**What you need to do:**
From the first line through the line containing "List each element's", transcribe the records exactly and include no other lines.

(Records from a data collection)
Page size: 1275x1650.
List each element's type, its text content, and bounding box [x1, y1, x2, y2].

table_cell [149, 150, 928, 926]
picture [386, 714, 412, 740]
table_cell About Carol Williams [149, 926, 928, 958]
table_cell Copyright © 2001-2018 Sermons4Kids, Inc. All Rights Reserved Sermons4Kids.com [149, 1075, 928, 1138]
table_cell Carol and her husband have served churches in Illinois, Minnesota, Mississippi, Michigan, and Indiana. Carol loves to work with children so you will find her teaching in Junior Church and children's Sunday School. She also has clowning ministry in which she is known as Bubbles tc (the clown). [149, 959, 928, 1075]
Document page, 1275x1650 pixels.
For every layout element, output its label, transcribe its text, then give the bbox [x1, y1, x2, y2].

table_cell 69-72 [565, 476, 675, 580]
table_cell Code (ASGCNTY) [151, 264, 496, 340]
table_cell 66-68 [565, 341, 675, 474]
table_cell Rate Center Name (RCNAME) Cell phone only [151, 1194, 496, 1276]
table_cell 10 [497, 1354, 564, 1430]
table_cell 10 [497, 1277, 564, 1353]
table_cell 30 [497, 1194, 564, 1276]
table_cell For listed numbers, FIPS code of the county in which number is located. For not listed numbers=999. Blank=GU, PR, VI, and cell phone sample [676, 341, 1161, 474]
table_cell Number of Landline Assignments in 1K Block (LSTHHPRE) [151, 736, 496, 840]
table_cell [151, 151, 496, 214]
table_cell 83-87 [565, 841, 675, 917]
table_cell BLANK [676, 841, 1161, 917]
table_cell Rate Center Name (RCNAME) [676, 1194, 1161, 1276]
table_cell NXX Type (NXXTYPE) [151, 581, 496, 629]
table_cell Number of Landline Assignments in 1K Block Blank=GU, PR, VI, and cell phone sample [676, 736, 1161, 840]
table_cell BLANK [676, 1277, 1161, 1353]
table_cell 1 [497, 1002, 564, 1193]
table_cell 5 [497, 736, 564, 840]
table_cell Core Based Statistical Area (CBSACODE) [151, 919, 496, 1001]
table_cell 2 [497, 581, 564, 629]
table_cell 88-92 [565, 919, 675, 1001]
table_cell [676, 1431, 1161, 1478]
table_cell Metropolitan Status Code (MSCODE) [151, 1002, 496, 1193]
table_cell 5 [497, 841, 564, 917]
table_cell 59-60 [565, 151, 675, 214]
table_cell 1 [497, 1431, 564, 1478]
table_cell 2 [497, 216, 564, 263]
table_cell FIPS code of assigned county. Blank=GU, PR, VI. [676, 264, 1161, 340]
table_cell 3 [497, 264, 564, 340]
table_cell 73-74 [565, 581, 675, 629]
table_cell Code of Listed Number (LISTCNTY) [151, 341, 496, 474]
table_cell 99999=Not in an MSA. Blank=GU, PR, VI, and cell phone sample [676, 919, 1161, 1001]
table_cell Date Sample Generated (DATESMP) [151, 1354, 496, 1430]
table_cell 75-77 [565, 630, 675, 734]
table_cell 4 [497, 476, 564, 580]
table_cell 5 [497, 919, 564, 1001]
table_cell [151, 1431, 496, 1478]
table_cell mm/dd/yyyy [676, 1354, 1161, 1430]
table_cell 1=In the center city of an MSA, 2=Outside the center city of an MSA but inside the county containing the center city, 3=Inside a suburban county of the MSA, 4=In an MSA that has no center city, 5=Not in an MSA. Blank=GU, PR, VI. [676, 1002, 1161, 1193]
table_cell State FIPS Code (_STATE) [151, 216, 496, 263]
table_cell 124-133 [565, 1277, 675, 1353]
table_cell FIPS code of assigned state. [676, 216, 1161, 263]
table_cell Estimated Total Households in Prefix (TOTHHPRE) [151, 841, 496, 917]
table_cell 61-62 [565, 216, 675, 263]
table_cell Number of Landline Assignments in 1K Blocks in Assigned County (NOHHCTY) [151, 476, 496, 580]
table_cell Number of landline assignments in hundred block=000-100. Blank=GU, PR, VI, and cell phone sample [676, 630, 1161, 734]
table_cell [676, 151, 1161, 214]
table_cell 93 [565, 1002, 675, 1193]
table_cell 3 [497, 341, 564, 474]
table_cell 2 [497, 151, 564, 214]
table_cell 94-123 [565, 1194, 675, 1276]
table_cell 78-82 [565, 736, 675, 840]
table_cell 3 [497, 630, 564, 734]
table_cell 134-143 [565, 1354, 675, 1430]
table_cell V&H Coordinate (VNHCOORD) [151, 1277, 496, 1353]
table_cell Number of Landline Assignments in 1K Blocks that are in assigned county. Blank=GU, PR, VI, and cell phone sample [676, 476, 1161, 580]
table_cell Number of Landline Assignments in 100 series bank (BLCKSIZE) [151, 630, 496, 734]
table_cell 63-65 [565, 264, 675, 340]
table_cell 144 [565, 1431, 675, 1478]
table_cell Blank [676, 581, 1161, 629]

**Your response:**
Page size: 1275x1650.
List each element's type, its text content, and bounding box [x1, y1, x2, y2].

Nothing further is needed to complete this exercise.